N.B : Après Un film pour une fois, j’ai fait Une autre fois pour un film, puis Une fois pour un autre film. J’ai un peu creusé le concept. Quelque part, j’avais peur de filmer des images, ou plutôt je n’en avais pas envie, comme si le tournage était plus intéressant qu’un film que personne n’irait voir. C’est l’excitation du tournage qui me motivait. C’est très ludique, un peu comme les enfants qui jouent en « faisant semblant ». Puis mes tournages ont commencé à se transformer en fête. Le premier tournage que j’ai filmé – littéralement : il s’agissait de filmer le tournage –, c’est Lost Movie (2003). Je l’ai fait alors que j’étais en résidence à La Caserne, une ancienne caserne militaire, à Pontoise, qui a été transformée en résidence d’artistes. Des journées « portes ouvertes » se préparaient. Je me suis dit que j’allais réaliser un film de guerre dans la cour d’honneur et que les visiteurs seraient invités à en être les figurants. Du coup, j’ai écrit un scénario inspiré de la Grande Guerre, des scènes faciles à mettre en place que j’avais vues dans des films ou que j’ai imaginées. Le personnage principal du film, c’était la foule : on devait avoir en permanence une foule à l’image. Comme j’avais peur que les figurants s’ennuient et partent, je les sollicitais en permanence. J’ai fait appel à des amis pour filmer. La caméra principale du film, c’était une Super 8, mais il y en avait d’autres, pour disposer de plusieurs points de vue, car je voulais qu’on ne loupe rien du tournage puisque c’est lui que je filmais, justement. Ça a été très festif, avec un DJ qui passait des disques, du vin en abondance…

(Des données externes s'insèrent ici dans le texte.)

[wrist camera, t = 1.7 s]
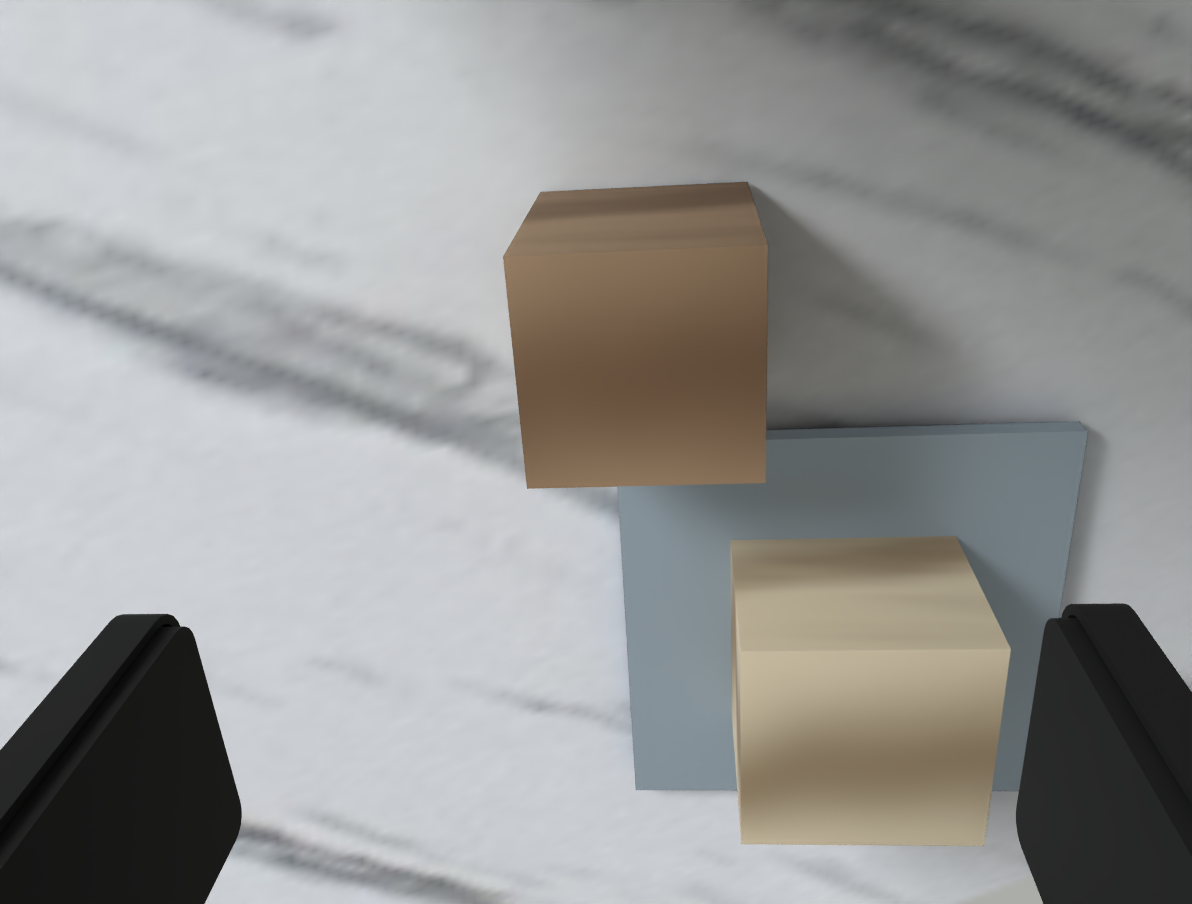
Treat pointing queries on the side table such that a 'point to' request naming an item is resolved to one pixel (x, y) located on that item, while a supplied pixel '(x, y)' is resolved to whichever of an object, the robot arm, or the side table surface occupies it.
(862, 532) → the build plate
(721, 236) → the walnut block
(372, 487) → the side table surface
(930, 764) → the beech block
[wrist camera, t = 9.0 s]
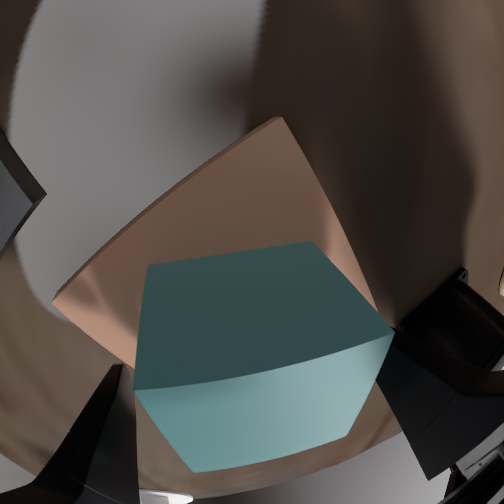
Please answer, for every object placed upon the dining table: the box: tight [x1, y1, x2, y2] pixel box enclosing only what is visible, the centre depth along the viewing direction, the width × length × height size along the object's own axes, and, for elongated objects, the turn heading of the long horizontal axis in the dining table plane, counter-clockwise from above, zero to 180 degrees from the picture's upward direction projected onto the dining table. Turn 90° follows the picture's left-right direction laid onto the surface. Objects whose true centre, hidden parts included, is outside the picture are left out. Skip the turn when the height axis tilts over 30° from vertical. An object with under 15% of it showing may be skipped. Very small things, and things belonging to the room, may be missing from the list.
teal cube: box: [133, 241, 395, 473], centre depth 9 cm, size 6×6×5 cm
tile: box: [52, 117, 378, 369], centre depth 12 cm, size 11×11×1 cm
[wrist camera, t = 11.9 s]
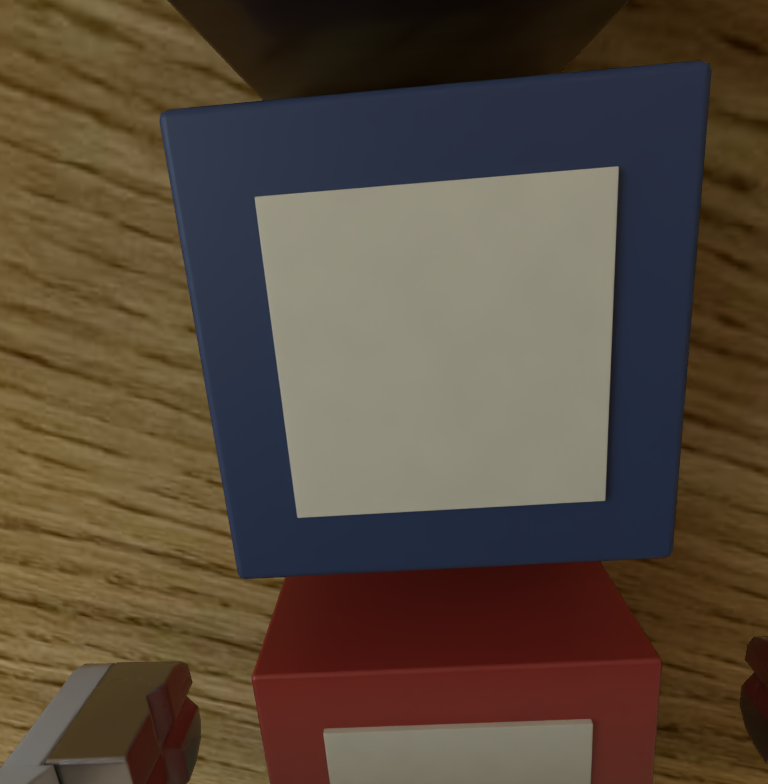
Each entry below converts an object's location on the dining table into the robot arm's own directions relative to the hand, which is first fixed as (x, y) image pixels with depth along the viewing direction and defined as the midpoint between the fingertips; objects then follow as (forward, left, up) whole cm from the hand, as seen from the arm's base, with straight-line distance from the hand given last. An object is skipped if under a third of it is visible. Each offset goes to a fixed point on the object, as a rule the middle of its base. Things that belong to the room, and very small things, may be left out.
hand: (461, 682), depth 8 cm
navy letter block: (-5, 0, -3) cm, 6 cm away
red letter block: (0, 0, -3) cm, 3 cm away
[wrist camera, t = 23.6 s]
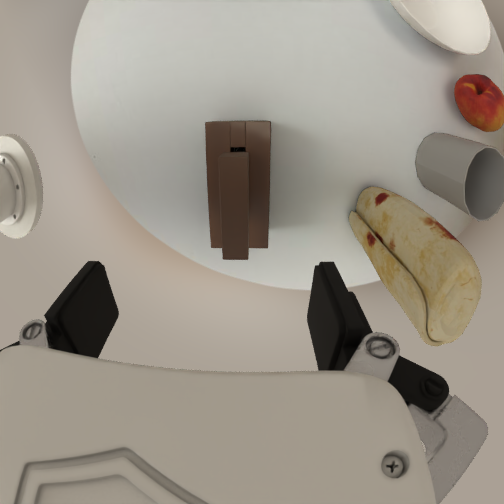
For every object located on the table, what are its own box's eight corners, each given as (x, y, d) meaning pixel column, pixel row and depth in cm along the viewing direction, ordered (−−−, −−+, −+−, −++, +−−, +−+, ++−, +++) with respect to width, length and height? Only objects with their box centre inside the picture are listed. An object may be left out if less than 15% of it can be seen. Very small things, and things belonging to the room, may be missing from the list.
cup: (466, 151, 27) (515, 170, 18) (447, 201, 30) (490, 230, 22) (427, 121, 25) (479, 131, 17) (406, 176, 29) (452, 203, 20)
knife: (233, 208, 32) (222, 259, 21) (232, 141, 28) (218, 156, 18) (250, 208, 32) (248, 259, 21) (250, 141, 28) (248, 156, 18)
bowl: (334, -16, 18) (351, -41, 12) (402, -47, 12) (424, -65, 6) (422, 79, 23) (456, 77, 17) (474, 35, 17) (504, 32, 11)
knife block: (217, 229, 33) (211, 247, 29) (213, 121, 27) (205, 122, 23) (266, 229, 33) (267, 248, 29) (268, 120, 27) (271, 121, 23)
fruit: (465, 65, 20) (503, 64, 13) (487, 114, 23) (524, 123, 16) (435, 85, 23) (475, 85, 16) (460, 137, 26) (499, 149, 19)
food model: (393, 240, 34) (475, 344, 16) (350, 252, 35) (413, 373, 17) (387, 171, 29) (503, 247, 12) (338, 182, 30) (430, 277, 13)
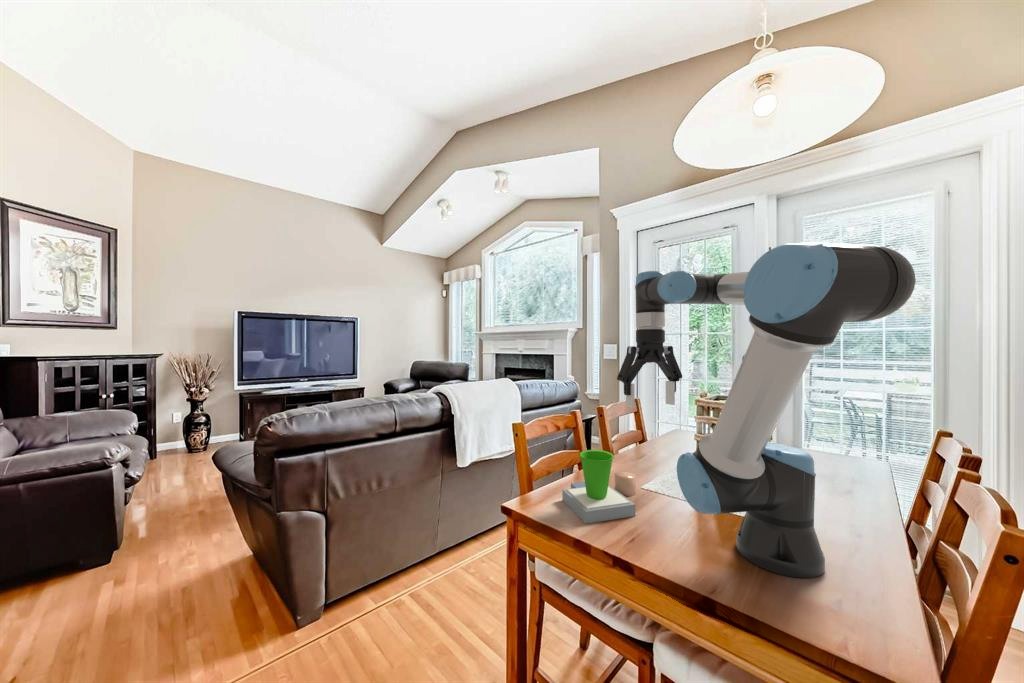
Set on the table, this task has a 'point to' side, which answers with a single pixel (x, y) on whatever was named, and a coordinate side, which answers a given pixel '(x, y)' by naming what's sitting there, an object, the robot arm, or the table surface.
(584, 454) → the cup
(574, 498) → the podium
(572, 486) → the book
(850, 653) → the table surface
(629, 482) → the beige rounded block
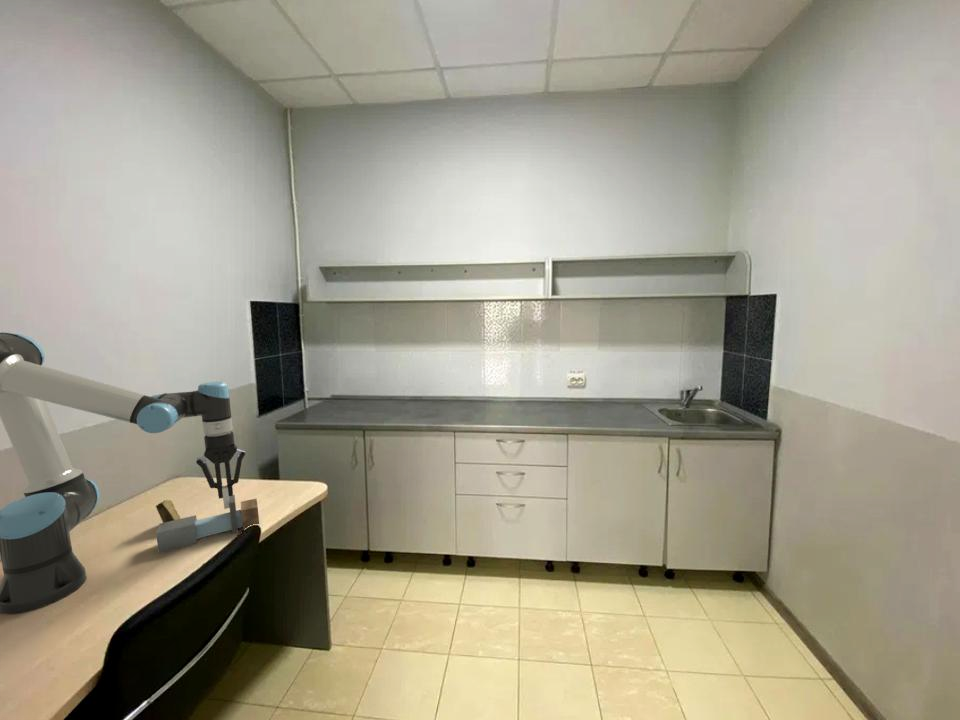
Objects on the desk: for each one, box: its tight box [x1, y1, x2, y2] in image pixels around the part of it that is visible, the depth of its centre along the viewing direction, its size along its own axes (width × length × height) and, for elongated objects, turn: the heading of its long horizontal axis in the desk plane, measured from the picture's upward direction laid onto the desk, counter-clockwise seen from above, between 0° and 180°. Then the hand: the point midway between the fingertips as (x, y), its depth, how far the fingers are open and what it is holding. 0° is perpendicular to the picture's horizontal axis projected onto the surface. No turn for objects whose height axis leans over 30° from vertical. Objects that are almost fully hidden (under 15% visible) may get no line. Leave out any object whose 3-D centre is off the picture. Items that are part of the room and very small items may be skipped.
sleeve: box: [155, 514, 199, 555], centre depth 122 cm, size 9×6×6 cm
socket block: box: [240, 497, 260, 531], centre depth 132 cm, size 4×7×7 cm, turn 31°
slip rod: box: [195, 494, 243, 539], centre depth 127 cm, size 18×6×10 cm, turn 121°
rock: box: [155, 499, 181, 523], centre depth 133 cm, size 11×9×10 cm
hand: (227, 506), depth 128 cm, fingers closed
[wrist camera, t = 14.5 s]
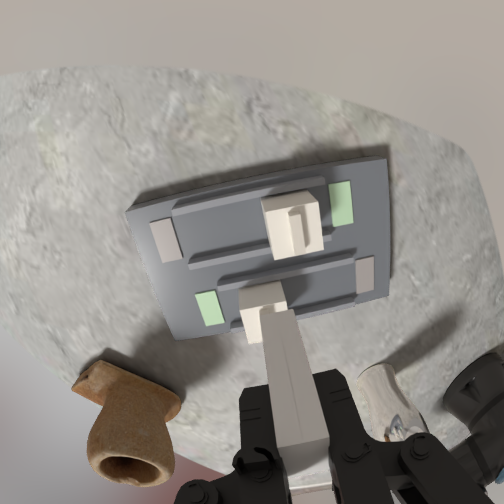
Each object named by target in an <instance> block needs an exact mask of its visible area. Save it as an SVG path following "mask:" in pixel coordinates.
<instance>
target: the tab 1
mask: <svg viewBox="0 0 504 504" xmlns="http://www.w3.org/2000/svg"><path fill="white" fill-rule="evenodd" d="M238 292H239V310H240V314H241V318H242V321H243V325H244V328H245V332H246V335H247V339H248V342H249V344H253V343H259V342H263V340H262V332H261V325H260V317H259V316H260V315H265V314H270V313H275V312H280V311H285V310H288V309H287V303H286V299H285V295H284V292H283V288H282V285H281V281H280V279H279V280H274V281H269V282H265V283H260V284H255V285H250V286H245V287H240V288H238Z"/></svg>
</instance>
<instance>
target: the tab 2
mask: <svg viewBox="0 0 504 504" xmlns="http://www.w3.org/2000/svg"><path fill="white" fill-rule="evenodd" d="M260 200H261V205H262V210H263V215H264V220H265V225H266V230H267V235H268V240H269V244H270V247H271V250H272V254H273V257H274V260H278V259H283V258H288V257H292V256H298V255H303V254H307V253H311V252H316V251H321V250H324V246H323V237H322V228H321V220H320V212H319V204H318V201H317V200H316V199H315V198H314V197H313V196H312V195H311V194H310V193H309V192H308V190H307V189H302V190H297V191H292V192H286V193H281V194H276V195H271V196H266V197H261V198H260Z"/></svg>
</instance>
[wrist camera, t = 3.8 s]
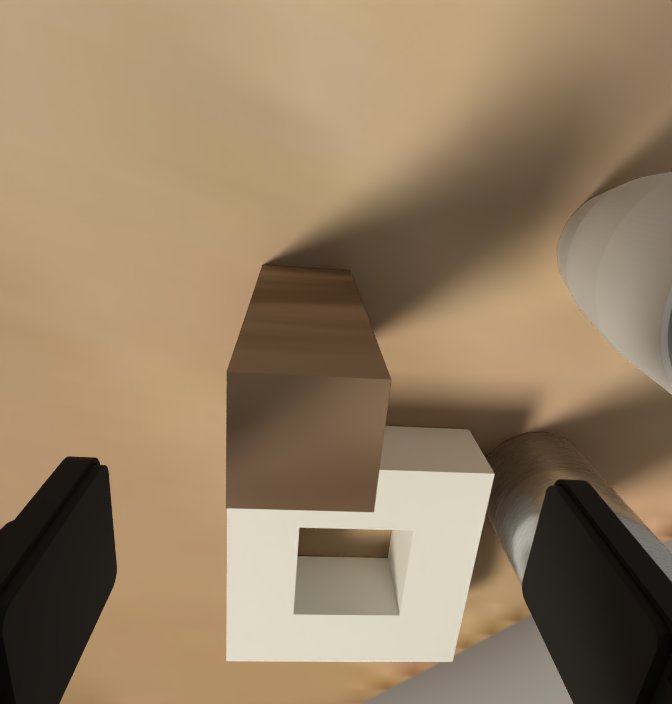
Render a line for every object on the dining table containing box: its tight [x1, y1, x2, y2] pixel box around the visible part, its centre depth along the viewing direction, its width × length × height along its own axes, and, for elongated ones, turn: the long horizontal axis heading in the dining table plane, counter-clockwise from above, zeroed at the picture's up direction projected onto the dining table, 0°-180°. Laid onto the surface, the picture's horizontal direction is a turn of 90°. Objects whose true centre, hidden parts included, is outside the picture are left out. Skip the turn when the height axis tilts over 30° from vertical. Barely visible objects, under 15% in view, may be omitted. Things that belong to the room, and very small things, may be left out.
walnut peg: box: [226, 265, 391, 512], centre depth 19 cm, size 4×4×12 cm
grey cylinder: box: [486, 432, 672, 585], centre depth 24 cm, size 6×6×10 cm
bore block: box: [227, 426, 495, 662], centre depth 27 cm, size 12×12×4 cm
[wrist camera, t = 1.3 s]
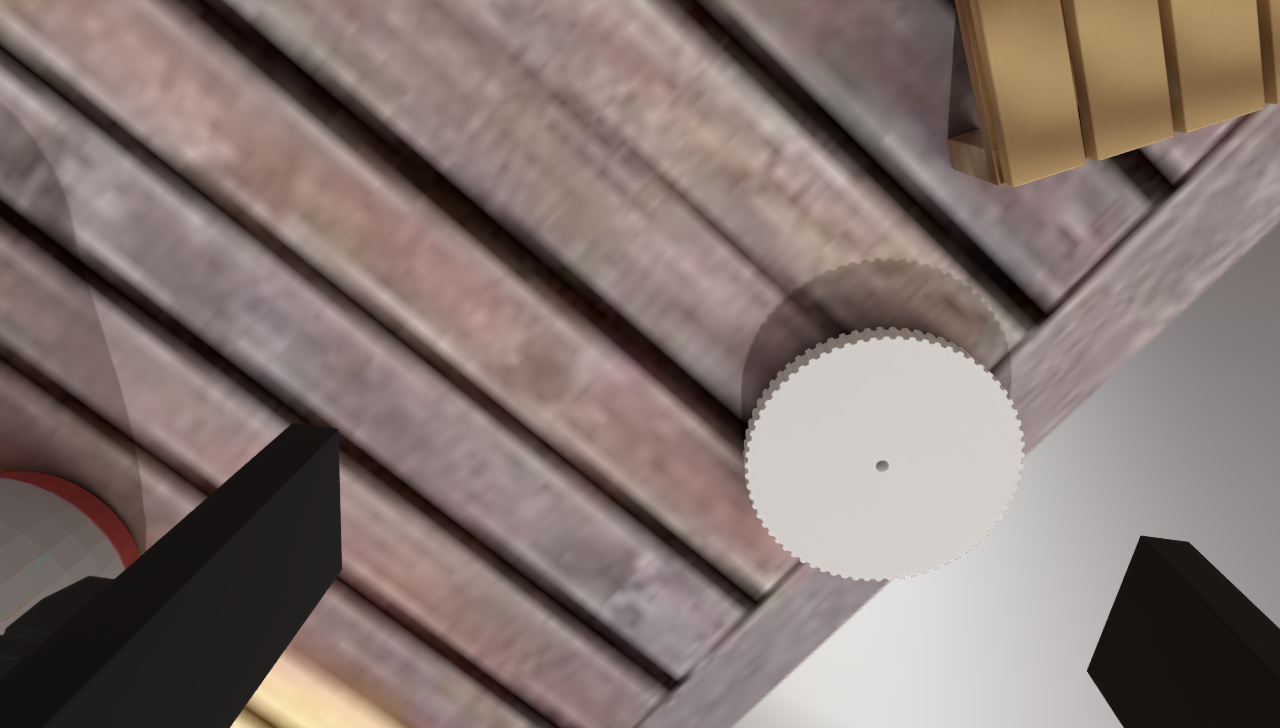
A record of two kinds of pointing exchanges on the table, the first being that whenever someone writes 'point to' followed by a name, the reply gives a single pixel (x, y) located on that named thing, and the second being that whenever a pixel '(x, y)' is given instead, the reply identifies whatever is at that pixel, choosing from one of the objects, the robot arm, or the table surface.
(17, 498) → the citrus juicer
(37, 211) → the table surface
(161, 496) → the table surface
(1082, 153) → the rack
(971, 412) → the plastic lid
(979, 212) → the table surface
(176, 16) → the table surface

C’est un film que j’ai peu montré. Je l’ai projeté aux gens qui y ont participé. Il est aussi passé dans un festival de films de danse. Mais encore une fois, l’essentiel, c’était de tourner !
Ensuite, en 2004, j’ai écrit un projet de performance cinématographique pour obtenir une subvention et ça a marché. J’ai eu un petit financement qui m’a permis de réaliser Plage de cinéma. L’idée première, c’était de faire un film qui commence à marée haute et se termine à marée basse. On a affrété un car pour emmener des figurants sur une plage de la mer du Nord. J’ai choisi un week-end de pleine lune pour avoir une grande marée, et j’ai tout calculé pour que le car arrive à marée haute et reparte à marée basse. On avait deux jours, un samedi et un dimanche. Et il a fait beau, donc beaucoup de promeneurs qui passaient là ont intégré le tournage ! Du coup, c’est devenu un film très peuplé. Il est heureux, plein de vie ! Et puis, la plage, ça fait toujours rêver… C’est le premier film que j’ai montré aux Rencontres Internationales. Il a eu une petite vie, il a pas mal circulé sur internet, il y a eu des projections dans des squats, des bars… Ça m’a vraiment encouragé à en faire d’autres. Mais quelque part, j’étais un peu frustré, car ce n’était pas un film qui parlait de choses importantes, de « vraies » choses. C’était plutôt un « vrai moment ».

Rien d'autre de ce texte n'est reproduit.